Your assignment » Copy each line of the records that holds the string "elbow".

The data START

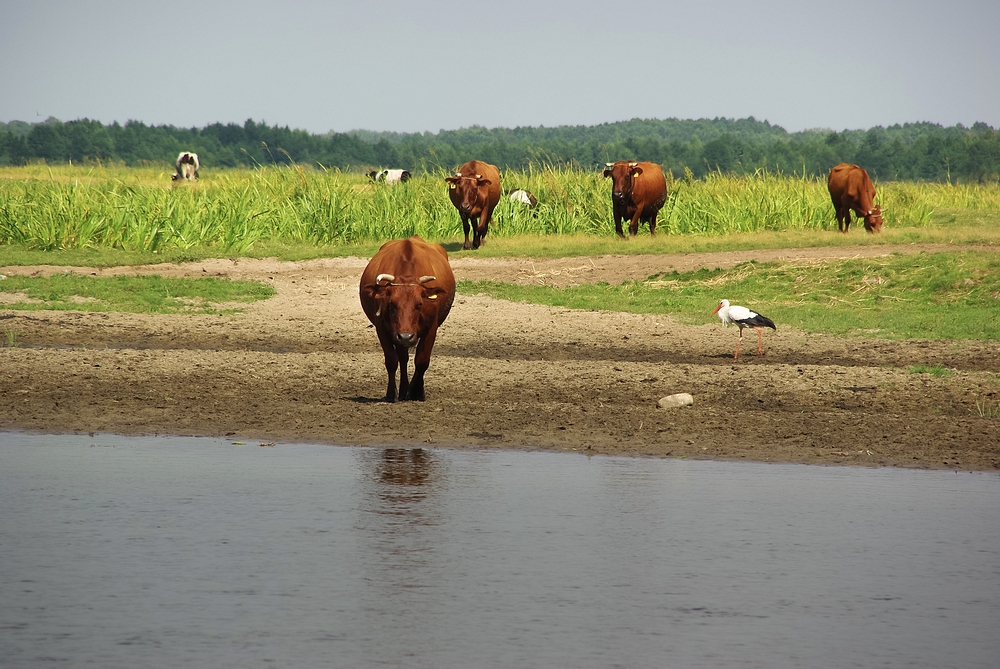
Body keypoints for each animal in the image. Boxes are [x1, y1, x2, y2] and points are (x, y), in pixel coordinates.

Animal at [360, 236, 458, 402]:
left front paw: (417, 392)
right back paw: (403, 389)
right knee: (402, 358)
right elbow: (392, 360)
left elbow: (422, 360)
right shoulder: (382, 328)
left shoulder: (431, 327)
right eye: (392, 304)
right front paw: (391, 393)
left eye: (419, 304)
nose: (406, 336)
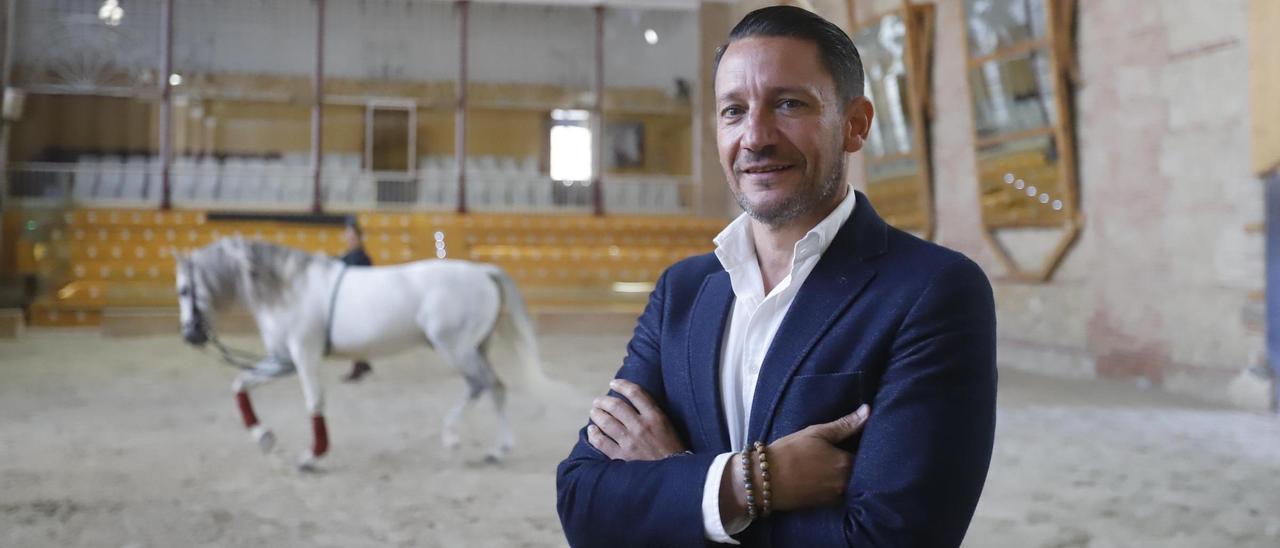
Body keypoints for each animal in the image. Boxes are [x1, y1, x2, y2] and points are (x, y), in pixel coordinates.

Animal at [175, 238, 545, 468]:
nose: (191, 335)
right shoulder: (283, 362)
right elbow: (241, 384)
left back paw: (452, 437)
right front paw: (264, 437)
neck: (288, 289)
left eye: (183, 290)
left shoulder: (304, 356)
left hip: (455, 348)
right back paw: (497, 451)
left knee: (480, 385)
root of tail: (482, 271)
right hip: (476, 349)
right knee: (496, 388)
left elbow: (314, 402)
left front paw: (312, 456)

The data END
The data START

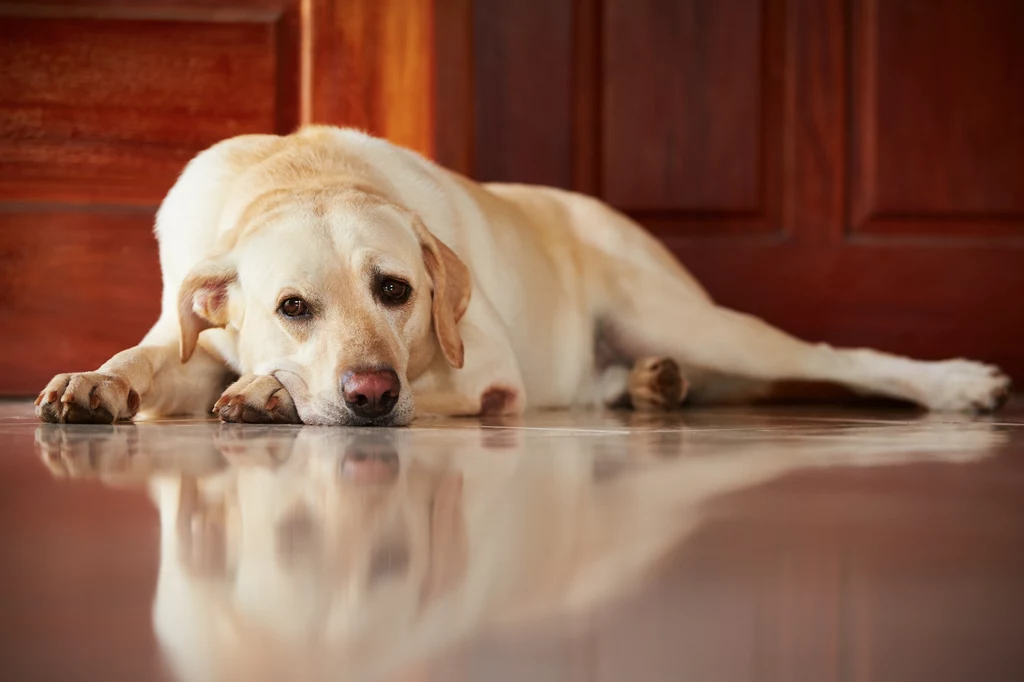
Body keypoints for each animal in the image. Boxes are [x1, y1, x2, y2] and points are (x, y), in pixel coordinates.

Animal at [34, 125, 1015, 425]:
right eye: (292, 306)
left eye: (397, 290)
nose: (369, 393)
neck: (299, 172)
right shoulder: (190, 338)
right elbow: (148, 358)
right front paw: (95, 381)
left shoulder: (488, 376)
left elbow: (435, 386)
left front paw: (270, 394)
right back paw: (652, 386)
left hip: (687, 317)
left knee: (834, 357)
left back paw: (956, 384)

The data END

Completed exercise »
right elbow: (392, 360)
left elbow: (422, 360)
right elbow: (241, 384)
left elbow: (314, 402)
right elbow: (148, 358)
left elbow: (435, 386)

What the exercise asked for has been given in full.